==== Excerpted passage ====

Work: Weighting Tables

Jeffreys Copeland & Haemer

(Server/Workstation Expert, November 2000)



One satisfactory answer ... is to use a table to show the numbers. Tables usually outperform graphics in reporting on small data sets of 20 numbers or less.
                        --- Edward Tufte, The Visual Display of Quantitative Information


Talent imitates, but genius steals.
                        --- Thomas Stearnes Eliot


More than a year ago we had a note from our friend John McMullen, Canada's best technical writer, which we still haven't gotten around to answering properly. John had just written an awk program that converts input for the troff table preprocessor tbl into HTML. This is a useful tool when you want to generate web pages from your troff input. One of the things John told us at the time was, ``I'm kind of a brute-force guy, so when you rewrite it in Perl (which I'm sure you will) you can make it elegant. ... However, considering that programming is not my first language (innuendo is), I'm pleased to have it work.''

We won't claim that this is elegant, and indeed, it doesn't handle some of the odd cases of the tbl input language, but it does generate reasonable HTML for the mainstream cases.

Since we're some of the few people left in the western hemisphere who still use troff as our principal text processing language, you may wonder why you'd be interested. Because we're exploring a general trick here of processing a whole chunk of text from one language into another, and you may be able to adapt it for something a little closer to home. Since you probably don't use tbl, let's quickly review what its input looks like.

==== Dataset records ====

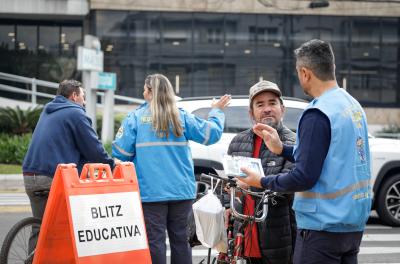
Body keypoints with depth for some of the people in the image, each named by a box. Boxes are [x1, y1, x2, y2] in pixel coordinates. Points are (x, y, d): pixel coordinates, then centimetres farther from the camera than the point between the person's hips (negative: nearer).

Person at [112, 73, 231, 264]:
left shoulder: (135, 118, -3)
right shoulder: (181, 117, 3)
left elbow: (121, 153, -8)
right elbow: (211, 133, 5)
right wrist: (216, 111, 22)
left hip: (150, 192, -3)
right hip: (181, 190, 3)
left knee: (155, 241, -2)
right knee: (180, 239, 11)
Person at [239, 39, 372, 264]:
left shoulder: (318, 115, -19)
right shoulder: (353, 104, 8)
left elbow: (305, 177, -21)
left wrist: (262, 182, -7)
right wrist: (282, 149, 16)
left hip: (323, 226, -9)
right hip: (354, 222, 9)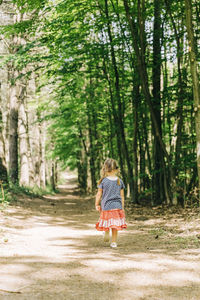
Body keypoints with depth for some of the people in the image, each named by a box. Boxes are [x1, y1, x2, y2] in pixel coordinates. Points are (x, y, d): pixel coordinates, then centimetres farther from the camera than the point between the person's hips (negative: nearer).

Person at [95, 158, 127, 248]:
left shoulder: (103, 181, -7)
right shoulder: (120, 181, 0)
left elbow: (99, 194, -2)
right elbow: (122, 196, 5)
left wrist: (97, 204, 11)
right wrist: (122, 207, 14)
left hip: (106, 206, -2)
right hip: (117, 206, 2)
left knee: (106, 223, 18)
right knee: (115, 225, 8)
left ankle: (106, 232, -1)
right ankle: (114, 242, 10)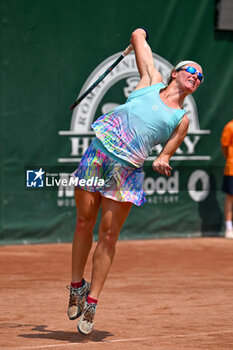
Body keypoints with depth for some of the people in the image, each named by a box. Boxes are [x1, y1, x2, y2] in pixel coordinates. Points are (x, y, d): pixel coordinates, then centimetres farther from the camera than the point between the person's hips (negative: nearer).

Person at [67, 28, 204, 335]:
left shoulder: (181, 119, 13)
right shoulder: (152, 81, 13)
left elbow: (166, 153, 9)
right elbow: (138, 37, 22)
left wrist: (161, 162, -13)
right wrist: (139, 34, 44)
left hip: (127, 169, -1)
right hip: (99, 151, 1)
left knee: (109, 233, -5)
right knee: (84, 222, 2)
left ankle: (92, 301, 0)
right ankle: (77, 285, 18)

====
==== Dataset records ====

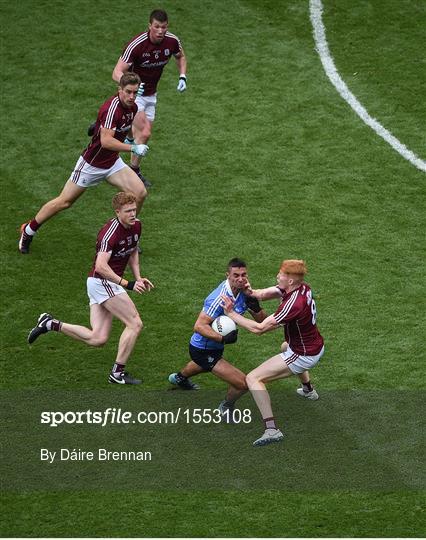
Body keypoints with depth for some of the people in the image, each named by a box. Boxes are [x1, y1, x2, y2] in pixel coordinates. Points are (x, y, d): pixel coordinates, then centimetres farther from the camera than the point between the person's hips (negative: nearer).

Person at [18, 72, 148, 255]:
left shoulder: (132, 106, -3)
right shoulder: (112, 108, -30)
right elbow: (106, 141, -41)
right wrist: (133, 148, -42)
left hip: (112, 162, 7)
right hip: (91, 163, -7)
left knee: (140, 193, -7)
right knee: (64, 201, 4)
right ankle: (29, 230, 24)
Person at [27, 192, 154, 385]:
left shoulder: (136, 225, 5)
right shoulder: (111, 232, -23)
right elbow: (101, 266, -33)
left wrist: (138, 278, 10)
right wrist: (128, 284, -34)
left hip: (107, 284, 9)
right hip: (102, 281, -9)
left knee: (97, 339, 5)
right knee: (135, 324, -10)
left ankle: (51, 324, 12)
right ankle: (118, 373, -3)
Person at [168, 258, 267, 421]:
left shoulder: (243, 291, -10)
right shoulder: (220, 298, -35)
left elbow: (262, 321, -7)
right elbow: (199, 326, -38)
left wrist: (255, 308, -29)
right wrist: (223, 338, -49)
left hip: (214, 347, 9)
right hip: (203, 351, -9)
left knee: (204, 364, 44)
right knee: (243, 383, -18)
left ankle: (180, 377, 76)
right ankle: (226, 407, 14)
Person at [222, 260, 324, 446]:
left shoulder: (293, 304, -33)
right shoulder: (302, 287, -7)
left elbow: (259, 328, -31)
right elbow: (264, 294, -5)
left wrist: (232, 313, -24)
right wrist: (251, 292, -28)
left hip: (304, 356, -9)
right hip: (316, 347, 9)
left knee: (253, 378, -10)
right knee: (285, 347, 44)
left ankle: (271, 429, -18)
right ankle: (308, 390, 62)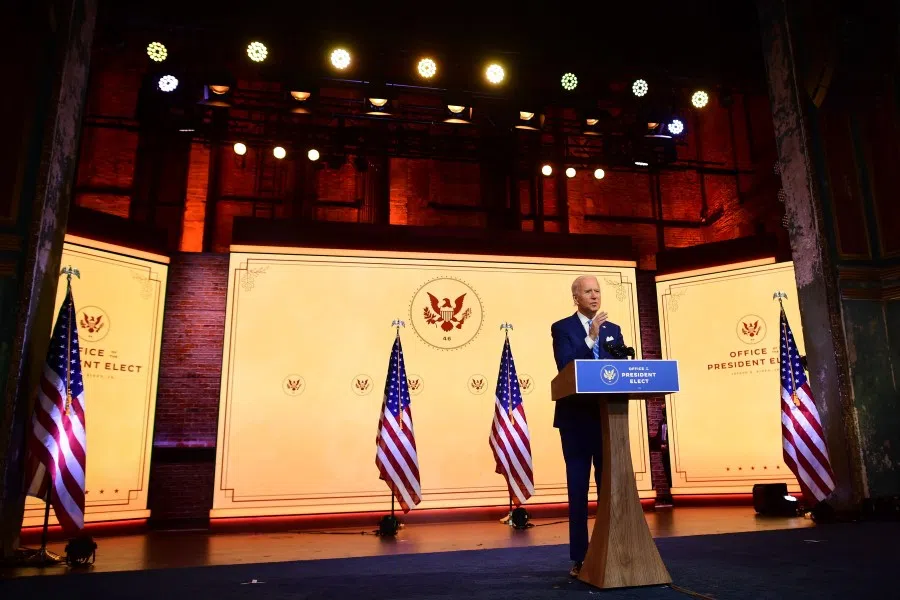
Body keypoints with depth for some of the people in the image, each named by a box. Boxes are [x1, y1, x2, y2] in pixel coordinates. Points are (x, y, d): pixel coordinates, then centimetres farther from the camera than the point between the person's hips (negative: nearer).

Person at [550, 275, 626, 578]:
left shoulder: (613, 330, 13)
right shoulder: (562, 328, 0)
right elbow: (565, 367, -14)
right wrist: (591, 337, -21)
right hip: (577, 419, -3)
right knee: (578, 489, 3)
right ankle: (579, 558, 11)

====

• _Your tasks_:
**1)** List every computer language, program, or document format named in the weighting tables column.
**2)** According to the weighting tables column, what does John McMullen's awk program convert?
**3)** Reproduce the weighting tables column, everything from "Jeffreys Copeland &" down to "numbers or less.".

• _Task solutions_:
**1)** awk, troff, tbl, HTML, Perl

**2)** It converts input for the troff table preprocessor tbl into HTML.

**3)**
Jeffreys Copeland & Haemer

(Server/Workstation Expert, November 2000)



One satisfactory answer ... is to use a table to show the numbers. Tables usually outperform graphics in reporting on small data sets of 20 numbers or less.